**Aim of the exercise**.
Copy every entry word for word, but skip the pictures.
>>>
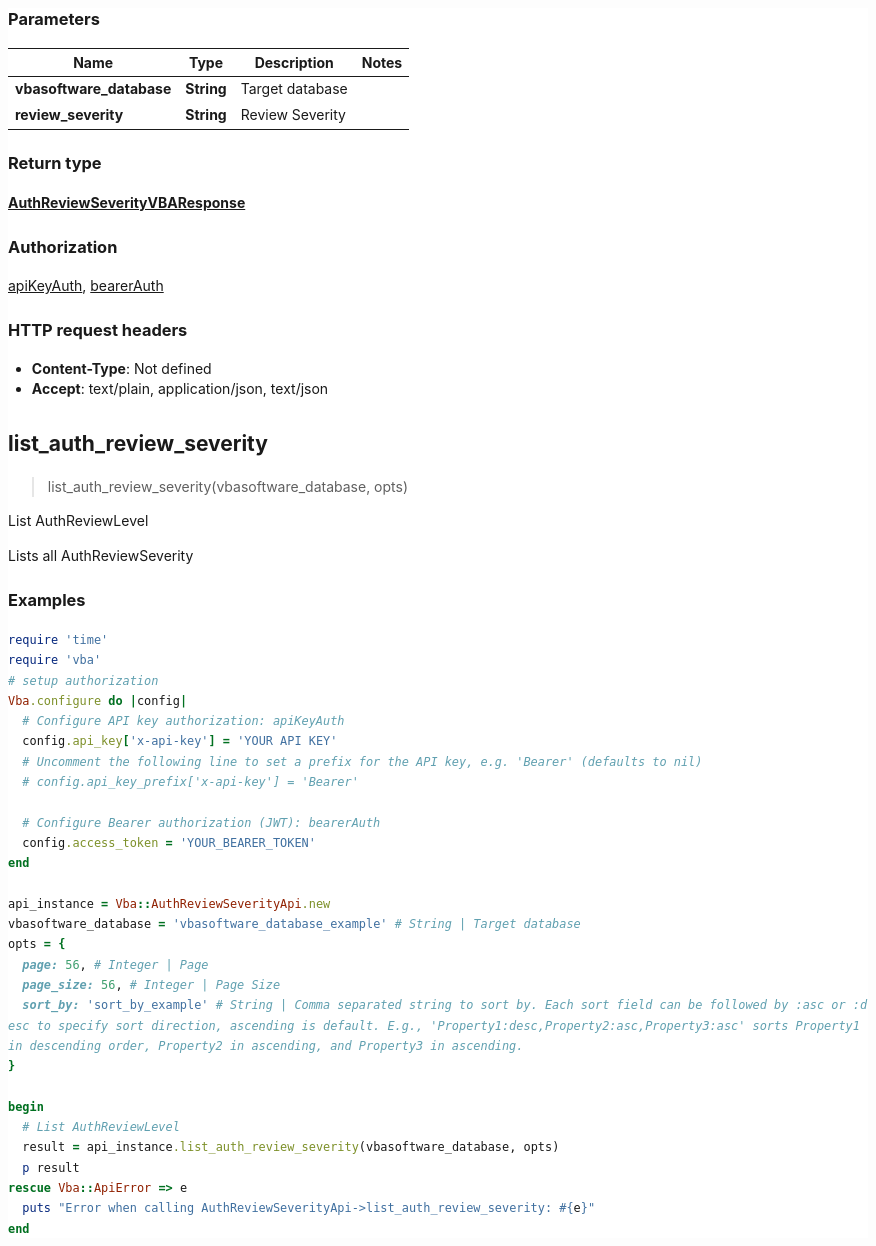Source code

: ### Parameters

| Name | Type | Description | Notes |
| ---- | ---- | ----------- | ----- |
| **vbasoftware_database** | **String** | Target database |  |
| **review_severity** | **String** | Review Severity |  |

### Return type

[**AuthReviewSeverityVBAResponse**](AuthReviewSeverityVBAResponse.md)

### Authorization

[apiKeyAuth](../README.md#apiKeyAuth), [bearerAuth](../README.md#bearerAuth)

### HTTP request headers

- **Content-Type**: Not defined
- **Accept**: text/plain, application/json, text/json


## list_auth_review_severity

> <AuthReviewSeverityListVBAResponse> list_auth_review_severity(vbasoftware_database, opts)

List AuthReviewLevel

Lists all AuthReviewSeverity

### Examples

```ruby
require 'time'
require 'vba'
# setup authorization
Vba.configure do |config|
  # Configure API key authorization: apiKeyAuth
  config.api_key['x-api-key'] = 'YOUR API KEY'
  # Uncomment the following line to set a prefix for the API key, e.g. 'Bearer' (defaults to nil)
  # config.api_key_prefix['x-api-key'] = 'Bearer'

  # Configure Bearer authorization (JWT): bearerAuth
  config.access_token = 'YOUR_BEARER_TOKEN'
end

api_instance = Vba::AuthReviewSeverityApi.new
vbasoftware_database = 'vbasoftware_database_example' # String | Target database
opts = {
  page: 56, # Integer | Page
  page_size: 56, # Integer | Page Size
  sort_by: 'sort_by_example' # String | Comma separated string to sort by. Each sort field can be followed by :asc or :desc to specify sort direction, ascending is default. E.g., 'Property1:desc,Property2:asc,Property3:asc' sorts Property1 in descending order, Property2 in ascending, and Property3 in ascending.
}

begin
  # List AuthReviewLevel
  result = api_instance.list_auth_review_severity(vbasoftware_database, opts)
  p result
rescue Vba::ApiError => e
  puts "Error when calling AuthReviewSeverityApi->list_auth_review_severity: #{e}"
end
```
<<<
**Exercise answer**.
Source code

: ### Parameters

| Name | Type | Description | Notes |
| ---- | ---- | ----------- | ----- |
| **vbasoftware_database** | **String** | Target database |  |
| **review_severity** | **String** | Review Severity |  |

### Return type

[**AuthReviewSeverityVBAResponse**](AuthReviewSeverityVBAResponse.md)

### Authorization

[apiKeyAuth](../README.md#apiKeyAuth), [bearerAuth](../README.md#bearerAuth)

### HTTP request headers

- **Content-Type**: Not defined
- **Accept**: text/plain, application/json, text/json


## list_auth_review_severity

> <AuthReviewSeverityListVBAResponse> list_auth_review_severity(vbasoftware_database, opts)

List AuthReviewLevel

Lists all AuthReviewSeverity

### Examples

```ruby
require 'time'
require 'vba'
# setup authorization
Vba.configure do |config|
  # Configure API key authorization: apiKeyAuth
  config.api_key['x-api-key'] = 'YOUR API KEY'
  # Uncomment the following line to set a prefix for the API key, e.g. 'Bearer' (defaults to nil)
  # config.api_key_prefix['x-api-key'] = 'Bearer'

  # Configure Bearer authorization (JWT): bearerAuth
  config.access_token = 'YOUR_BEARER_TOKEN'
end

api_instance = Vba::AuthReviewSeverityApi.new
vbasoftware_database = 'vbasoftware_database_example' # String | Target database
opts = {
  page: 56, # Integer | Page
  page_size: 56, # Integer | Page Size
  sort_by: 'sort_by_example' # String | Comma separated string to sort by. Each sort field can be followed by :asc or :desc to specify sort direction, ascending is default. E.g., 'Property1:desc,Property2:asc,Property3:asc' sorts Property1 in descending order, Property2 in ascending, and Property3 in ascending.
}

begin
  # List AuthReviewLevel
  result = api_instance.list_auth_review_severity(vbasoftware_database, opts)
  p result
rescue Vba::ApiError => e
  puts "Error when calling AuthReviewSeverityApi->list_auth_review_severity: #{e}"
end
```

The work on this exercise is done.